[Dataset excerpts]
>>>>

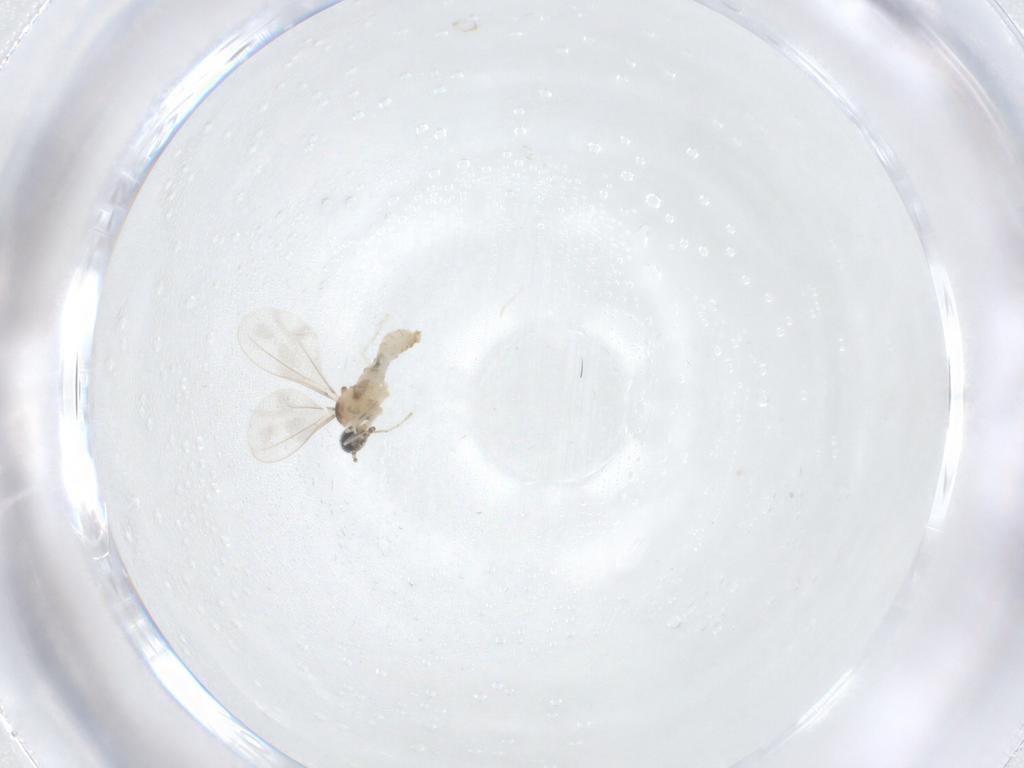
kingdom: Animalia
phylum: Arthropoda
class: Insecta
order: Diptera
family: Cecidomyiidae
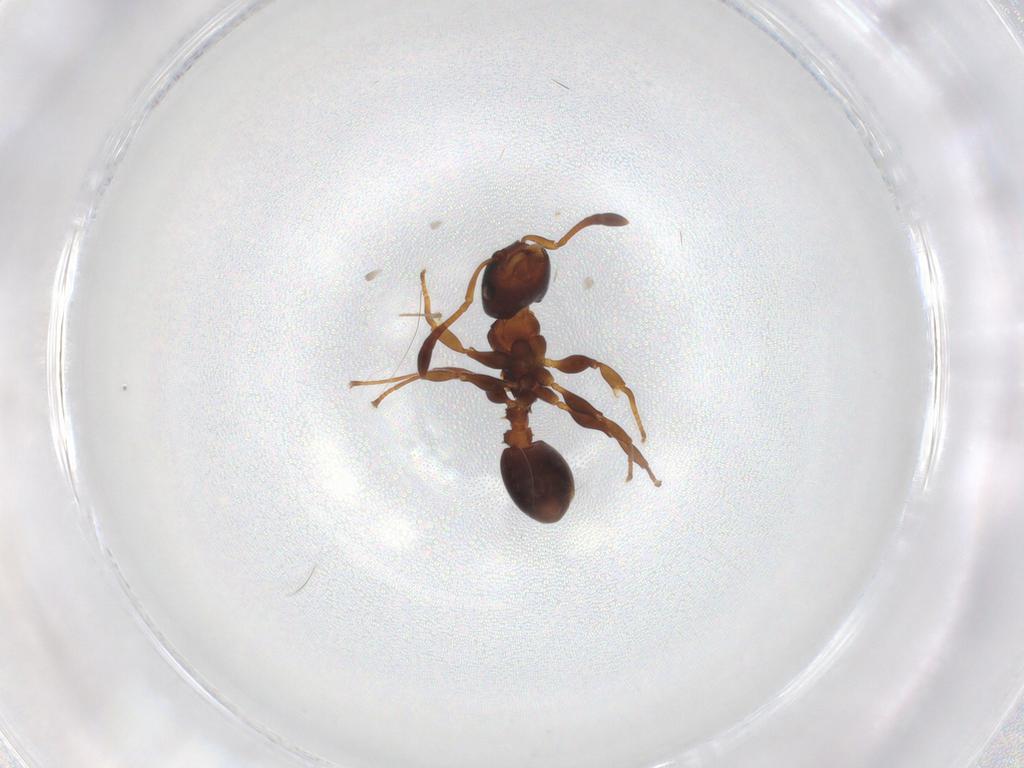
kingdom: Animalia
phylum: Arthropoda
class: Insecta
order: Hymenoptera
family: Formicidae
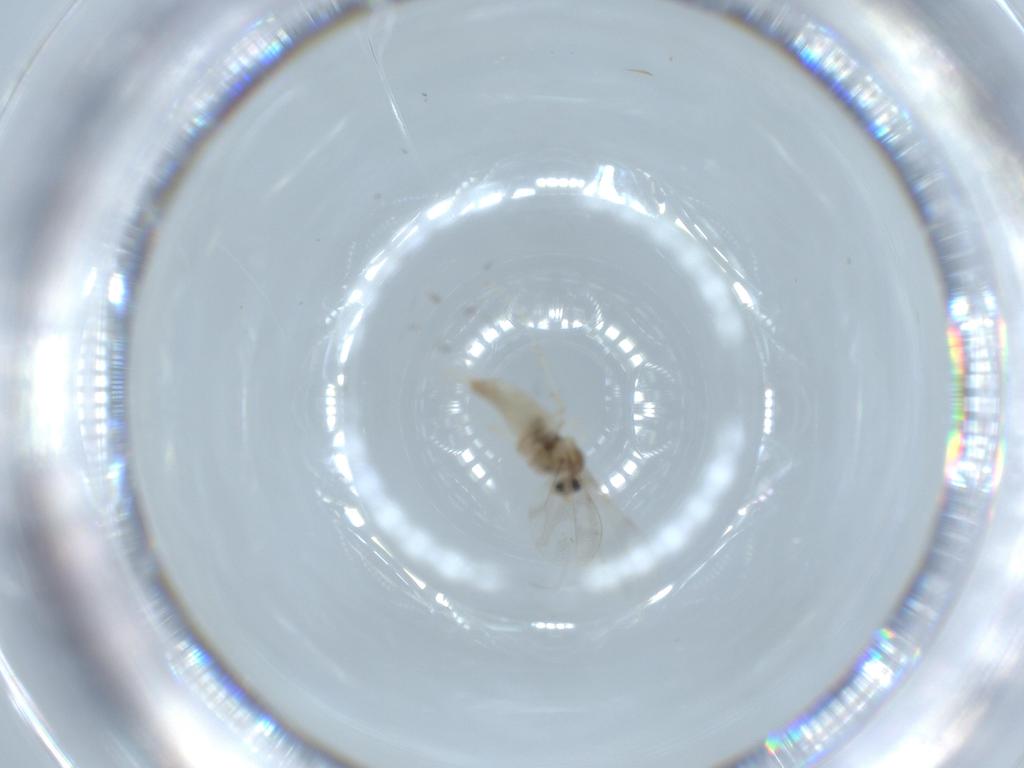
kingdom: Animalia
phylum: Arthropoda
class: Insecta
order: Diptera
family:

<<<<

WRITTEN INSTRUCTION = Replace "phylum" with "division" throughout the material and write out all the lines again with nothing else changed, leaving the pictures out.

THE OUTPUT =
kingdom: Animalia
division: Arthropoda
class: Insecta
order: Diptera
family: Cecidomyiidae
kingdom: Animalia
division: Arthropoda
class: Insecta
order: Hymenoptera
family: Formicidae
kingdom: Animalia
division: Arthropoda
class: Insecta
order: Diptera
family:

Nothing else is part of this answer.